REQUIRED WORK: Every line below is to be set down again exactly; any image stays out.

INFORMATION SHOWN:
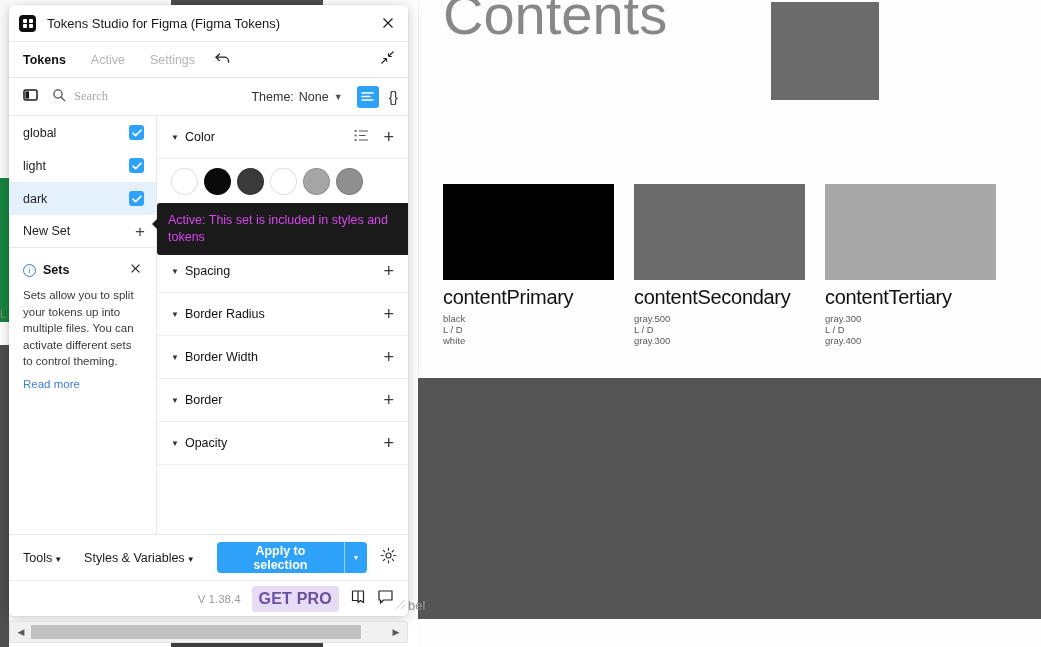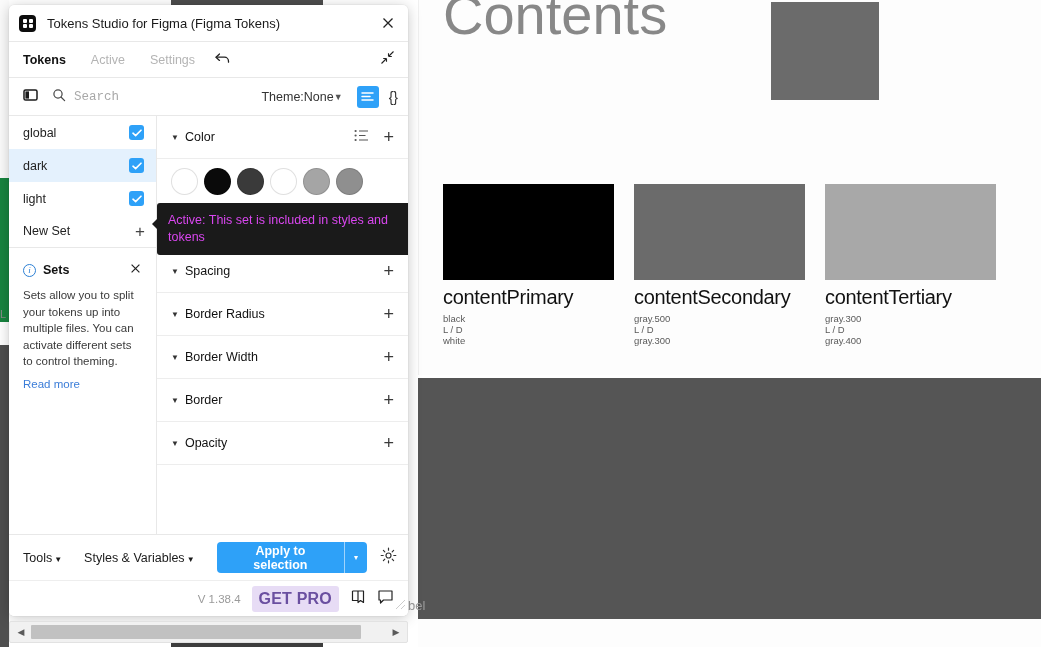--- a/index.html
+++ b/index.html
@@ -112,7 +112,7 @@
   .search-icon { margin-right: 8px; }
   .search-input {
     border: none; outline: none; font-size: 12.5px; color: #333;
-    font-family: Liberation Mono, monospace; width: 120px; background: transparent;
+    font-family: Liberation Serif, serif; width: 120px; background: transparent;
   }
   .search-input::placeholder { color: #a8a8a8; }
   .theme-select {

FINISHED TASK:
--- a/index.html
+++ b/index.html
@@ -112,7 +112,7 @@
   .search-icon { margin-right: 8px; }
   .search-input {
     border: none; outline: none; font-size: 12.5px; color: #333;
-    font-family: Liberation Mono, monospace; width: 120px; background: transparent;
+    font-family: Liberation Serif, serif; width: 120px; background: transparent;
   }
   .search-input::placeholder { color: #a8a8a8; }
   .theme-select {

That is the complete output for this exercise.